**Extract**
Posted by: SATYASRINIVAS | March 28, 2007

India’s indigestible oil gulp

India must halt its frenzied acquisition of petroleum and gas from every part of the world and give priority to energy conservation and renewable sources, while strengthening the state oil sector.

SHAJU JOHN 

Hundreds of cars jostle for space at an automobile factory in Chennai. The number of cars on Indian roads is fast increasing, one of the factors pushing up the country’s oil consumption. PETROLEUM Minister Mani Shankar Aiyar is indisputably among the ablest members of the Manmohan Singh Cabinet. Even his detractors would find it hard to question his sharp intelligence and wit, his integrity, his excellent grasp of complex subjects, and his high administrative competence, leave alone his remarkable eloquence and ability to articulate progressive ideas.

To a well-wisher and friend like me, who shares his passion for secularism and nuclear disarmament, these attributes appear all the more impressive. In some ways, the United Progressive Alliance is lucky that Mani Shankar Aiyar’s appointment to his portfolio coincides with a year-long period of unprecedentedly high international oil prices, which are now $55-plus a barrel (bbl).

There, precisely, lies the rub. High oil prices have confronted the Minister with a series of tough choices: How best to secure supplies of crude and gas even as their consumption rises by leaps and bounds? How to maximise India’s leverage in the highly competitive global market for petroleum and gas? How to achieve energy security as the domestic production of oil falters? How to accelerate hydrocarbon exploration and improve recovery from existing Indian fields? How to protect the bottom lines of India’s public sector superstars or Navratnas, the oil companies, while guarding the ordinary consumer and containing the inflationary impact of high crude prices? How to promote substitution of fossil fuels with bio-fuels like ethanol? In the larger context, how to promote the worthy cause – indeed, the environmental imperative – of energy conservation, while securing reliable energy supplies?

So complex and confusing are some of these options that it is hard to strike the right balance every time, or to avoid straying temporarily from the optimal course (even though that deviation might soon be corrected). Given the political constraints under which such decisions are made, some slippages and sub-optimal outcomes become almost inevitable. (Mani Shankar Aiyar would probably acknowledge this himself.)

At least three such slippages are noteworthy in the petroleum sector. It is in the public interest that these, and the issues they raise, are discussed dispassionately and frankly and in a constructive and friendly spirit. The three items pertain to the pricing of petroleum products and its impact on oil public sector undertakings (PSUs); creating a level playing field for these companies as the petroleum sector is opened up to private competition; and the urgent need, amidst India’s oil gluttony, to put out the message that our oil and gas consumption cannot be permitted to increase indefinitely; conservation and promotion of renewable energy is no longer an option: it is an absolute necessity.

The government has tried to cushion the impact of high oil prices in the international market, on which India depends for three-quarters of its consumption. It (hesitantly) raised the selling prices of petrol and diesel only once in the past five months. But the increase was inadequate to the extent of 30 per cent or more (depending on the product) in absorbing the impact of high world prices. Over the past year, world crude prices have risen by almost 80 per cent. But domestic petrol retail prices (Delhi) were raised by a mere 25 per cent and diesel prices by 38 per cent over the same period.

**Records supplied**
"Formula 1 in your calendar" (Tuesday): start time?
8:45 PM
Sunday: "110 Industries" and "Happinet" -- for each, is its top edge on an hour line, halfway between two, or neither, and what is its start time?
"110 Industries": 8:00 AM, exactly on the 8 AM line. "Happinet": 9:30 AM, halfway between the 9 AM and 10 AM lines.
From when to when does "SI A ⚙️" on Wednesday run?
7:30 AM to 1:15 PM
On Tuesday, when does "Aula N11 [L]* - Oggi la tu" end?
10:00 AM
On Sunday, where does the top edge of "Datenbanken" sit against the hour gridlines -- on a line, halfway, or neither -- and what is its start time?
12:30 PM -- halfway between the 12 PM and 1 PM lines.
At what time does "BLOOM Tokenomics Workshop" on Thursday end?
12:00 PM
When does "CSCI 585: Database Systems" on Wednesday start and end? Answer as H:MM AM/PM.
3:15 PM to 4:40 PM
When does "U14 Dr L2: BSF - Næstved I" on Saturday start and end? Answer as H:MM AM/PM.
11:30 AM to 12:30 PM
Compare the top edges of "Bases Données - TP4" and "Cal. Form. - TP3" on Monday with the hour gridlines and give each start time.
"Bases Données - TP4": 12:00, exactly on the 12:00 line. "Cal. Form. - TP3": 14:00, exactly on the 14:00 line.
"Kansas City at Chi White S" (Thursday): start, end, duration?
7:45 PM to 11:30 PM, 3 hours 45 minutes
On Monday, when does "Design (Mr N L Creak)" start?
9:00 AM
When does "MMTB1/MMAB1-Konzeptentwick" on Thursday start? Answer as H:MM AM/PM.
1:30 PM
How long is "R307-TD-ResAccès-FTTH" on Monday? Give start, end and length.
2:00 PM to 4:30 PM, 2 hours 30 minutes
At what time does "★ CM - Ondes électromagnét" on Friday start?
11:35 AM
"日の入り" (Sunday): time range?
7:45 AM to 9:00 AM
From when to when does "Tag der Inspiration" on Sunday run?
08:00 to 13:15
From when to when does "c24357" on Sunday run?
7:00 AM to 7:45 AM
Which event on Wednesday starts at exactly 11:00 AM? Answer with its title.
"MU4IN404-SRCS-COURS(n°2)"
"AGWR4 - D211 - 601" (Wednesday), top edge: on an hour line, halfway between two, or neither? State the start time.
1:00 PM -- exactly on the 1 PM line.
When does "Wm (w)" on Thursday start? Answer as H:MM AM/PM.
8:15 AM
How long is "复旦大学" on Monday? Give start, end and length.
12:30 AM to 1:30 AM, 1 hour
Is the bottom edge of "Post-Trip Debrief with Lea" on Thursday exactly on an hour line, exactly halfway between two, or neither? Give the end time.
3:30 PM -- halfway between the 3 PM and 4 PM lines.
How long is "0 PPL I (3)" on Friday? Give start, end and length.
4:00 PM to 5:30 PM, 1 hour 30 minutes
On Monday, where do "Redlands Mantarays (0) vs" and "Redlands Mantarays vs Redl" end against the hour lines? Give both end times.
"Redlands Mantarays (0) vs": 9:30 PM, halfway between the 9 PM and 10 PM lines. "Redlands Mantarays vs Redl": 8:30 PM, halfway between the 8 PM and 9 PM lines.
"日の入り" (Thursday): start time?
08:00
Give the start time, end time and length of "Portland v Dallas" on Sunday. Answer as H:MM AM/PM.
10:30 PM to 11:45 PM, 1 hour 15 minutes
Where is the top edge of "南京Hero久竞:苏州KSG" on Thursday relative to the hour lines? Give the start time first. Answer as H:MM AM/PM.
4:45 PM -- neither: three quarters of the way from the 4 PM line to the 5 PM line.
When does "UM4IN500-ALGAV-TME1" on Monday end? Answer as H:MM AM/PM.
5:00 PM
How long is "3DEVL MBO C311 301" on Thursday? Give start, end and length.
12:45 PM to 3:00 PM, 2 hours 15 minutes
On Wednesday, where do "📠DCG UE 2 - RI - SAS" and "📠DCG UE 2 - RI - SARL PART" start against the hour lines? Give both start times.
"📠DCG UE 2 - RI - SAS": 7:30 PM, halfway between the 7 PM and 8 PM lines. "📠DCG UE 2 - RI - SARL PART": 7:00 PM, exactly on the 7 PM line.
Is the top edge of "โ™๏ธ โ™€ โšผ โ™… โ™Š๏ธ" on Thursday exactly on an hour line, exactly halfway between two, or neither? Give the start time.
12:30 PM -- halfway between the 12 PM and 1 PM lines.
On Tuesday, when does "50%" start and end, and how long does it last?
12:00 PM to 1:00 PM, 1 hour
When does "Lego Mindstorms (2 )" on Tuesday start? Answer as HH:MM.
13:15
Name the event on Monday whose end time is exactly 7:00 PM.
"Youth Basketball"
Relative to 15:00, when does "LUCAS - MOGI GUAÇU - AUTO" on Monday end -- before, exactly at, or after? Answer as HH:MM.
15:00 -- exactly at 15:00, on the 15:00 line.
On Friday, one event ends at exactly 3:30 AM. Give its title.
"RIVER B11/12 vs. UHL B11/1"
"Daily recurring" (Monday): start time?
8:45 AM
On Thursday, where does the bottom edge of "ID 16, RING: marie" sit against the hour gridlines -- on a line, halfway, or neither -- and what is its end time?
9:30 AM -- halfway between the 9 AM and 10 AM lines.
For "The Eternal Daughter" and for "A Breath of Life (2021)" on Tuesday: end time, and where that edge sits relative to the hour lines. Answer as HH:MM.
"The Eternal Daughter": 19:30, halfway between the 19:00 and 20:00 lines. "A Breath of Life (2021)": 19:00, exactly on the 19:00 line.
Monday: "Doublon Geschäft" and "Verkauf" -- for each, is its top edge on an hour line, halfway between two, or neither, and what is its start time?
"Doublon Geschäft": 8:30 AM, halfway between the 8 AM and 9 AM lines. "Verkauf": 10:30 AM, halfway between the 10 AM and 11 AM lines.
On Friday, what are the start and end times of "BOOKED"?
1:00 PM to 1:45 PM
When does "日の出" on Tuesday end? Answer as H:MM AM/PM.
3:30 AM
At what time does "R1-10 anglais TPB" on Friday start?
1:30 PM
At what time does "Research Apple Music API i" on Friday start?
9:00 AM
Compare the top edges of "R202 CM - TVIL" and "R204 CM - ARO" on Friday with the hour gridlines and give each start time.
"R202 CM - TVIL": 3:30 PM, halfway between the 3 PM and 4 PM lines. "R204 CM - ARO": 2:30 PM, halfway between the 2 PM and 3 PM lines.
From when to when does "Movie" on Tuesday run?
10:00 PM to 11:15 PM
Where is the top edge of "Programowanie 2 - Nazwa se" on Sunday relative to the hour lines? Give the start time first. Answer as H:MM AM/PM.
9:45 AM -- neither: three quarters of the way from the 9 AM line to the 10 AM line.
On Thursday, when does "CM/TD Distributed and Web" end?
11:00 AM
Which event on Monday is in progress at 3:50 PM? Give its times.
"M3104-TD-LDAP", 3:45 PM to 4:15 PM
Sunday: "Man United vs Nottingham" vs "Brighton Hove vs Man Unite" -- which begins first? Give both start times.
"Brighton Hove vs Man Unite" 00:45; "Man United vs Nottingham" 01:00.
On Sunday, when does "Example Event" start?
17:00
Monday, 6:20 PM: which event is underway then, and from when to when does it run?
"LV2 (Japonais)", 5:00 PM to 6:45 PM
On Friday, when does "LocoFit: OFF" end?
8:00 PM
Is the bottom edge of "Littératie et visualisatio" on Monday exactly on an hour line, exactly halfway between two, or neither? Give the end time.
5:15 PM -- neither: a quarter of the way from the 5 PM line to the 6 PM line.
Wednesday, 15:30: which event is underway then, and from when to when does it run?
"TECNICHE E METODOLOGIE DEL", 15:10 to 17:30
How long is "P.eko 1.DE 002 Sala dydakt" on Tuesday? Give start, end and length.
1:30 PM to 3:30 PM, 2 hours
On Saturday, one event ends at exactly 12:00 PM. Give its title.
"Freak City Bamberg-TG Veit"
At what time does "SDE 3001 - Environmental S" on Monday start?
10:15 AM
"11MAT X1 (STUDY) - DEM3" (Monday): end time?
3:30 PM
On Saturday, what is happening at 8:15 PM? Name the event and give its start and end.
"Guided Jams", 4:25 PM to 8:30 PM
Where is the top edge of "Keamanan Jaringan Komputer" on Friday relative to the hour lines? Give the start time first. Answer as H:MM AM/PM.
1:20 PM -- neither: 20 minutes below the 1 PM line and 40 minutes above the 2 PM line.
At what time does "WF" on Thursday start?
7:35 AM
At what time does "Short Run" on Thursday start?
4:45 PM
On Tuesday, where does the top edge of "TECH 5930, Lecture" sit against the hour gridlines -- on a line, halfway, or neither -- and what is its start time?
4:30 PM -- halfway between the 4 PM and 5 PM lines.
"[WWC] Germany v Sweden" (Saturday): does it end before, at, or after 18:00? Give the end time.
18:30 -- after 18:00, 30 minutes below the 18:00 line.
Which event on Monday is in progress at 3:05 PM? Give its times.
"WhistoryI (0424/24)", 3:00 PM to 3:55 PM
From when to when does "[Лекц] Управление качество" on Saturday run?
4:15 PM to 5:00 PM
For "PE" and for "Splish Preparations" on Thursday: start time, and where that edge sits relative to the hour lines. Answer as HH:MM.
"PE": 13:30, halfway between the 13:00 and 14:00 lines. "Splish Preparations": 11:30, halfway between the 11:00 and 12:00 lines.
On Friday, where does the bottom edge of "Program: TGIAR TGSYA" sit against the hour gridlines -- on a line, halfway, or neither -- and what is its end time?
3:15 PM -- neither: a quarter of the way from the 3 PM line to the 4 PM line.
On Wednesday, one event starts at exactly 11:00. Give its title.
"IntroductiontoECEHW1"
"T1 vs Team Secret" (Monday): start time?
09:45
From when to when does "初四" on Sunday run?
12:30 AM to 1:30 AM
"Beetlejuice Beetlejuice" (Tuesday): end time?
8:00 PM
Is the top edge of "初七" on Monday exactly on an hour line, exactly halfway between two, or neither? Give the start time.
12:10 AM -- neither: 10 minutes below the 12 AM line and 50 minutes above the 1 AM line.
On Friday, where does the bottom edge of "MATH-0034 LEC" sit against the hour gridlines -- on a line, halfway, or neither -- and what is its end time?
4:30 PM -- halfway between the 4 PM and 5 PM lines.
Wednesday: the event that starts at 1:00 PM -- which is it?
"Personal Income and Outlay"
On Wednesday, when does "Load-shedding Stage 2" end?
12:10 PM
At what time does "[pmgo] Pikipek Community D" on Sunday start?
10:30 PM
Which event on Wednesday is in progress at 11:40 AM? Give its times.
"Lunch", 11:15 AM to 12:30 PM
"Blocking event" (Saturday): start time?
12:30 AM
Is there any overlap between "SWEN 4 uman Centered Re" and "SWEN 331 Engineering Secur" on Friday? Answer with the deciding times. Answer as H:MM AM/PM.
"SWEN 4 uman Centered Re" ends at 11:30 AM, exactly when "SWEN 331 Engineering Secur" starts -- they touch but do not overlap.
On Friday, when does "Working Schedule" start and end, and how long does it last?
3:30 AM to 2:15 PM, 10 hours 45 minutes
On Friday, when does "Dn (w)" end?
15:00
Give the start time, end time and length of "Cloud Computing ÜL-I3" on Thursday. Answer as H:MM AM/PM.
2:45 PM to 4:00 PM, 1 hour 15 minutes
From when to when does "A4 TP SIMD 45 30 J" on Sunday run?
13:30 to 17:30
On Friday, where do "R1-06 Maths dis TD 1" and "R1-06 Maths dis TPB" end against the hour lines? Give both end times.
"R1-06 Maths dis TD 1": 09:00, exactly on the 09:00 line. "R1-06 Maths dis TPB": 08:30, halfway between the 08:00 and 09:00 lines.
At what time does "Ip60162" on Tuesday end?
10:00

**What this exercise asks**
(a) Copy the India oil article word for word, between "India’s indigestible oil gulp" and "articulate progressive ideas.", inclusive.
(b) Write the next part of the India oil article, picking up after its final sentence.

**Task-by-task results**
(a)
India’s indigestible oil gulp

India must halt its frenzied acquisition of petroleum and gas from every part of the world and give priority to energy conservation and renewable sources, while strengthening the state oil sector.

SHAJU JOHN 

Hundreds of cars jostle for space at an automobile factory in Chennai. The number of cars on Indian roads is fast increasing, one of the factors pushing up the country’s oil consumption. PETROLEUM Minister Mani Shankar Aiyar is indisputably among the ablest members of the Manmohan Singh Cabinet. Even his detractors would find it hard to question his sharp intelligence and wit, his integrity, his excellent grasp of complex subjects, and his high administrative competence, leave alone his remarkable eloquence and ability to articulate progressive ideas.

(b)
For us, what is more relevant than the international price of crude is the Indian Basket Price (IBP) which measures the weighted average cost of oil procured from different sources. Between March and December 2003 and the same interval last year, this rose from about $26 to $37 a barrel – a hefty 42 per cent rise. But the retail price of petrol rose by a meagre 16 per cent. Diesel prices were raised by 20 per cent – nowhere near the level necessary to absorb the full impact.

There has been no increase in petroleum product prices whatever since November 2004, although global IBPs have risen from $37 to $48-to-50 a barrel – by 30-35 per cent. If the government’s own import parity formula is followed, which links specific products to their prices in international markets, petrol prices should have risen by 39 per cent and diesel prices by a similar proportion. In India, petrol is priced 44 per cent higher than diesel. But in global markets, diesel rules higher ($61.62/bbl) than petrol ($58.39).

Our oil PSUs lose Rs.3-4 each time they sell a litre of diesel or petrol, and as much as Rs.82 when they sell a liquefied petroleum gas (LPG) cylinder. The loss is even higher (Rs.8 to 10 a litre) on kerosene, for selling which they get a subsidy of 81 paise. The government’s refusal to compensate them has inflicted a huge burden on the oil industry. This is unequally shared, hence doubly unfair.

Ever since the administered price mechanism (APM) for petroleum was dismantled, the entire worthy scheme of cross-subsidising some products (for instance, kerosene, consumed as cooking fuel by the poor) by others (for instance, petrol) broke down. Great imbalances and incongruities have emerged. Take, for instance, the misuse of kerosene. It is well known that traders adulterate diesel on a large scale with kerosene, if the price-differential between the two is 25 per cent or more.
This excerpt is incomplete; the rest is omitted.